R-HSA-1592297 (Reactome) The 42 kDa intermediate form of MMP1 is fully activated by cleavage of the Gln99-Phe100 bond, producing a 41 kDa protein. MMP2 (Crabbe et al. 1994), MMP3 (Suzuki et al. 1990, Nagase et al. 1992), MMP7 (Imai et al. 1995), MMP10 (Nicholson et al. 1989) and MMP11 (Murphy et al. 1993) are able to convert the 42 kDa intermediate to fully activated 41 kDa form though they are not able to initiate activation of proMMP1 effectively (Nagase et al. 1992). MMP3 regulates MMP1 collagenase activity in human rheumatoid synovial fibroblasts (Unemori et al. 1991).

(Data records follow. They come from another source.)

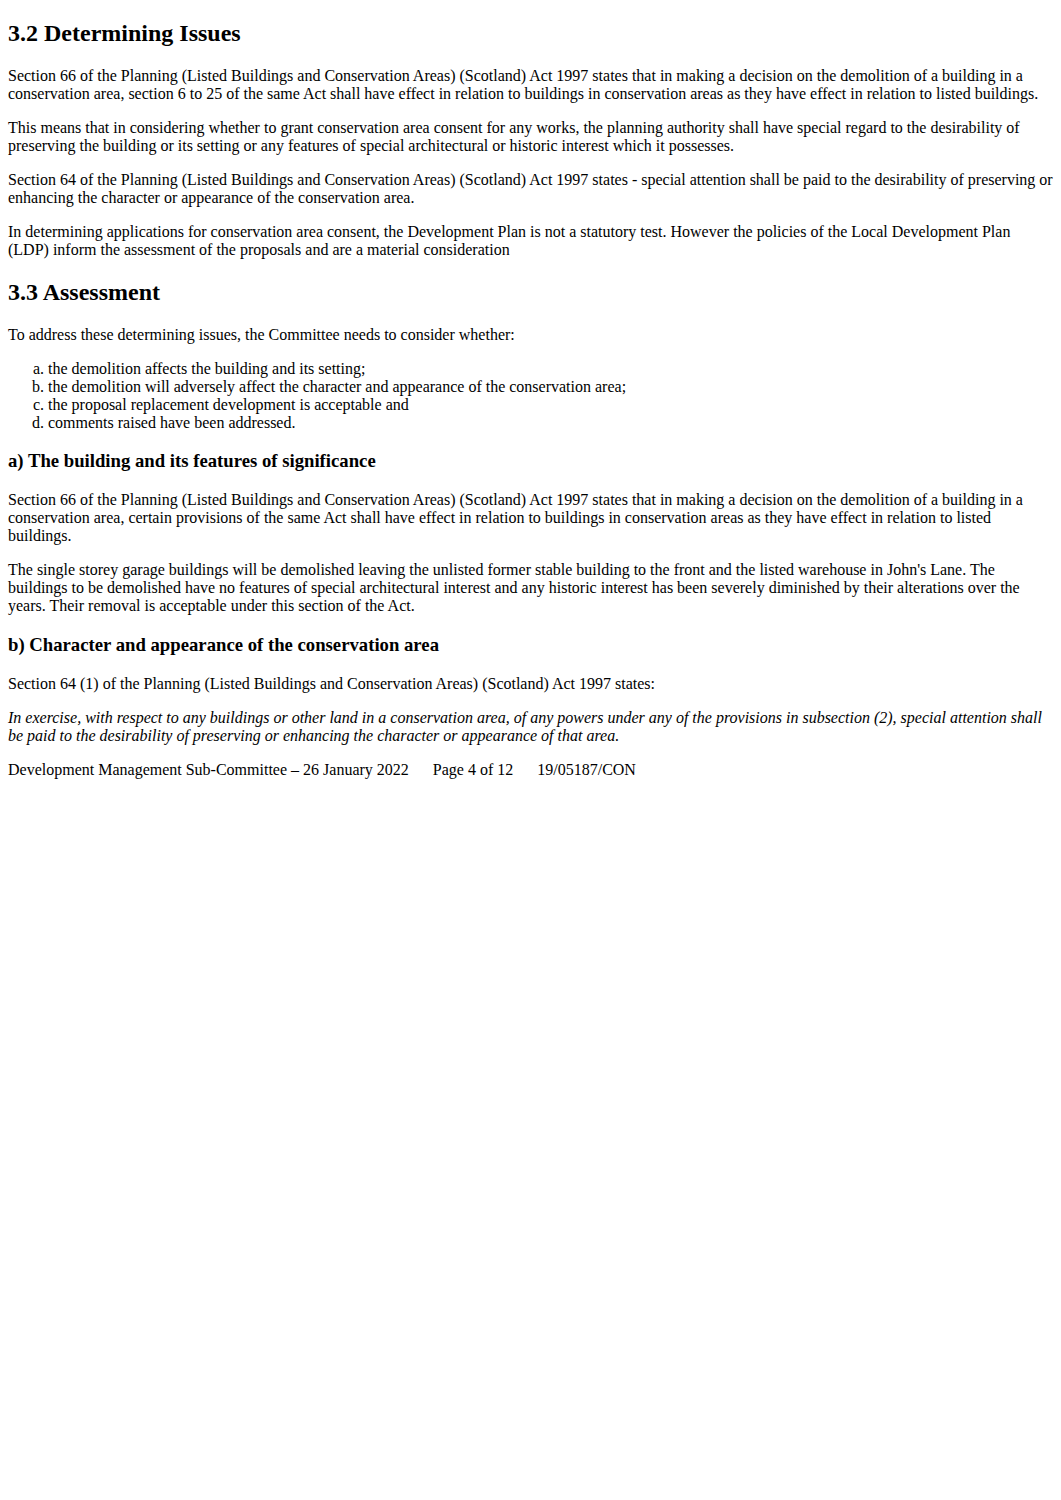3.2 Determining Issues
Section 66 of the Planning (Listed Buildings and Conservation Areas) (Scotland) Act 1997 states that in making a decision on the demolition of a building in a conservation area, section 6 to 25 of the same Act shall have effect in relation to buildings in conservation areas as they have effect in relation to listed buildings.
This means that in considering whether to grant conservation area consent for any works, the planning authority shall have special regard to the desirability of preserving the building or its setting or any features of special architectural or historic interest which it possesses.
Section 64 of the Planning (Listed Buildings and Conservation Areas) (Scotland) Act 1997 states - special attention shall be paid to the desirability of preserving or enhancing the character or appearance of the conservation area.
In determining applications for conservation area consent, the Development Plan is not a statutory test. However the policies of the Local Development Plan (LDP) inform the assessment of the proposals and are a material consideration
3.3 Assessment
To address these determining issues, the Committee needs to consider whether:
the demolition affects the building and its setting;
the demolition will adversely affect the character and appearance of the conservation area;
the proposal replacement development is acceptable and
comments raised have been addressed.
a) The building and its features of significance
Section 66 of the Planning (Listed Buildings and Conservation Areas) (Scotland) Act 1997 states that in making a decision on the demolition of a building in a conservation area, certain provisions of the same Act shall have effect in relation to buildings in conservation areas as they have effect in relation to listed buildings.
The single storey garage buildings will be demolished leaving the unlisted former stable building to the front and the listed warehouse in John's Lane. The buildings to be demolished have no features of special architectural interest and any historic interest has been severely diminished by their alterations over the years. Their removal is acceptable under this section of the Act.
b) Character and appearance of the conservation area
Section 64 (1) of the Planning (Listed Buildings and Conservation Areas) (Scotland) Act 1997 states:
In exercise, with respect to any buildings or other land in a conservation area, of any powers under any of the provisions in subsection (2), special attention shall be paid to the desirability of preserving or enhancing the character or appearance of that area.
Development Management Sub-Committee – 26 January 2022 Page 4 of 12 19/05187/CON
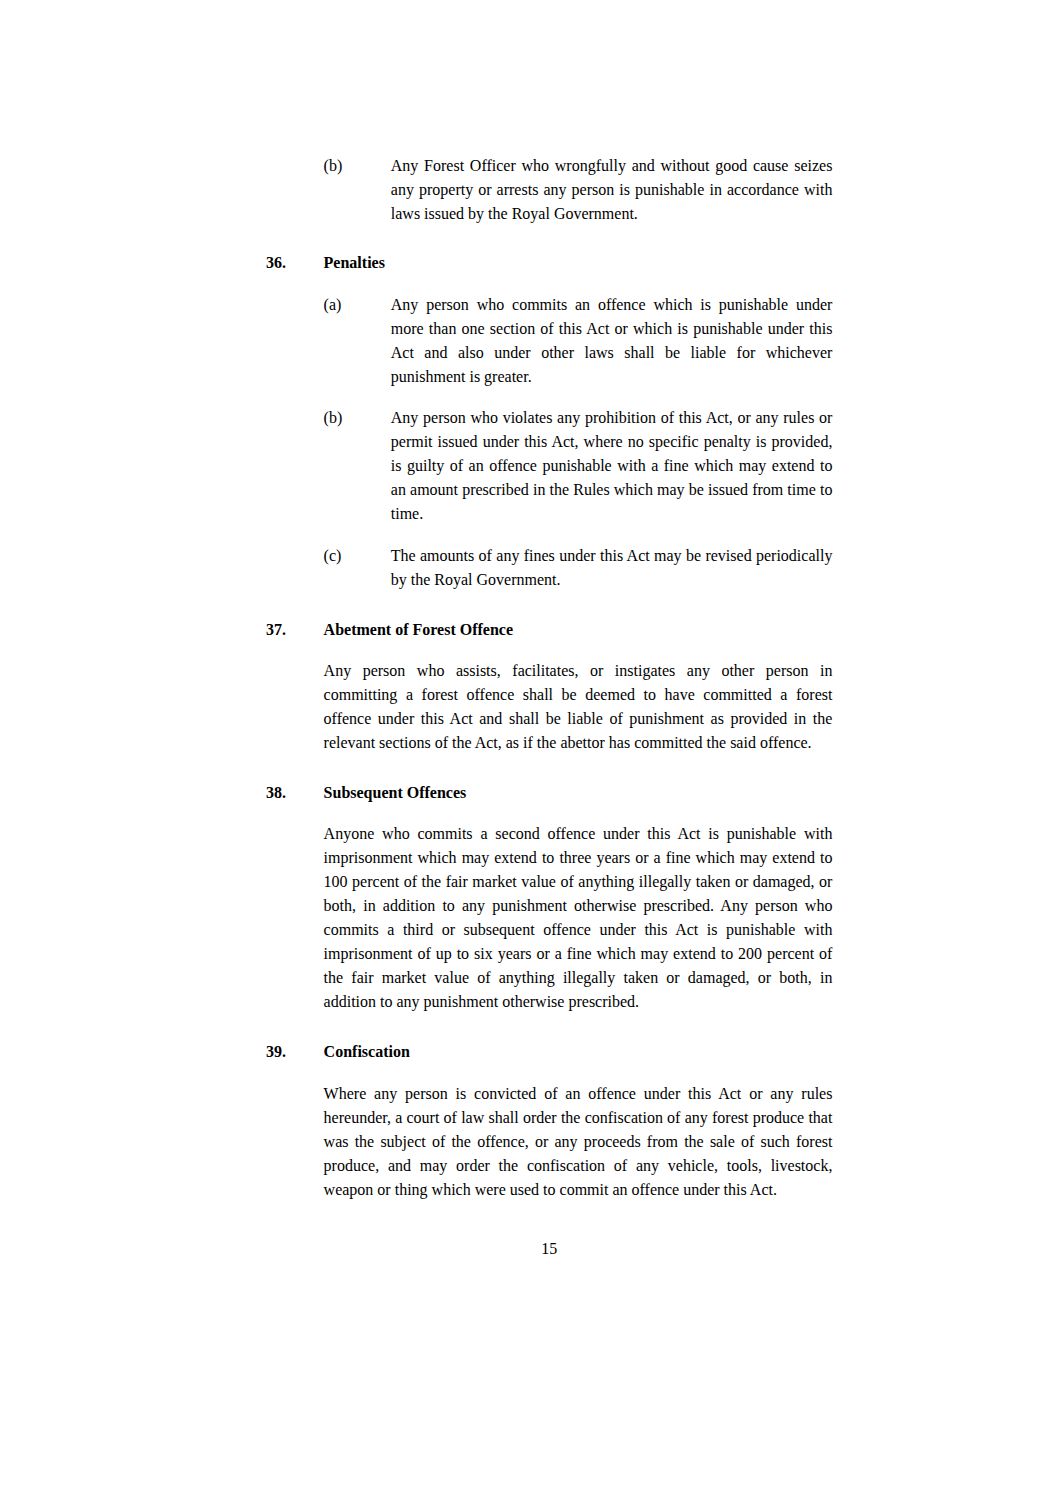(b)
Any Forest Officer who wrongfully and without good cause seizes any property or arrests any person is punishable in accordance with laws issued by the Royal Government.
36.
Penalties
(a)
Any person who commits an offence which is punishable under more than one section of this Act or which is punishable under this Act and also under other laws shall be liable for whichever punishment is greater.
(b)
Any person who violates any prohibition of this Act, or any rules or permit issued under this Act, where no specific penalty is provided, is guilty of an offence punishable with a fine which may extend to an amount prescribed in the Rules which may be issued from time to time.
(c)
The amounts of any fines under this Act may be revised periodically by the Royal Government.
37.
Abetment of Forest Offence
Any person who assists, facilitates, or instigates any other person in committing a forest offence shall be deemed to have committed a forest offence under this Act and shall be liable of punishment as provided in the relevant sections of the Act, as if the abettor has committed the said offence.
38.
Subsequent Offences
Anyone who commits a second offence under this Act is punishable with imprisonment which may extend to three years or a fine which may extend to 100 percent of the fair market value of anything illegally taken or damaged, or both, in addition to any punishment otherwise prescribed. Any person who commits a third or subsequent offence under this Act is punishable with imprisonment of up to six years or a fine which may extend to 200 percent of the fair market value of anything illegally taken or damaged, or both, in addition to any punishment otherwise prescribed.
39.
Confiscation
Where any person is convicted of an offence under this Act or any rules hereunder, a court of law shall order the confiscation of any forest produce that was the subject of the offence, or any proceeds from the sale of such forest produce, and may order the confiscation of any vehicle, tools, livestock, weapon or thing which were used to commit an offence under this Act.
15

R-HSA-1592316 (Reactome) ProMMP1 has several activators including plasmin (Eeckhout & Vaes 1977, Werb et al. 1977, Santala et al. 1999), trypsin (Grant et al. 1987, Saunders et al. 2005), plasma kallikrein (Nagase et al. 1982, Saunders et al. 2005), chymase (Saarinen et al. 1994, Suzuki et al. 1995, Saunders et al. 2005), tryptase (Gruber et al. 1989, Suzuki et al. 1995, Saunders et al. 2005), neutrophil elastase, cathepsin G (Saunders et al. 2005) and trypsin-2 (Moilanen et al. 2003). Concanavalin A (ConA) was the first cellular treatment that yielded active MMPs in culture, inducing the cellular activation of MMP1 likely through MMP14 activity (Overall and Sodek 1990).Trypsin-like serine proteinases are believed to remove 34-36 residues from the N-terminus of the secreted pro-enzyme, equivalent to positions 53-55 of the UniProt cannonical sequence which includes a signal peptide. Removal of this region is sufficient to destabilize the Cys92-Zn2+ stabilizing bond (numbered according to the Uniprot canonical sequence, Cys73 when numbered from the N terminus of the secreted peptide as typically represented in the literature) and partially activate enzyme activity. This intermediate form then undergoes autocatalysis at Thr83-Leu84 producing an MMP1 with about 20% of full collagenase activity (Suzuki et al. 1990). Full activation is brought about by a further cleavage at Gln99-Phe100. When first reported, considerable debate surrounded the activation of this archetypical MMP. Divergence of opinion resulted when competing groups studied activation in vitro using chemicals (organomercurials such as aminophenylmecuricacetate), which yield a different autolytic cleavage site in the protease susceptible loop when compared with the site cut by serine proteases such as trypsin. Different specific activities result, but in general the final autolytic cleavage site for all MMPs is the homologous Phe or Tyr at position 100 or 101. When the active enzyme commences here, full activity is realised due to the salt bridge forming between the N-terminal primary amine of the conserved Phe or Tyr with an Asp on helix C that in turn salt bridges to the active site Glu. Termini either side of this position do not result in full activity.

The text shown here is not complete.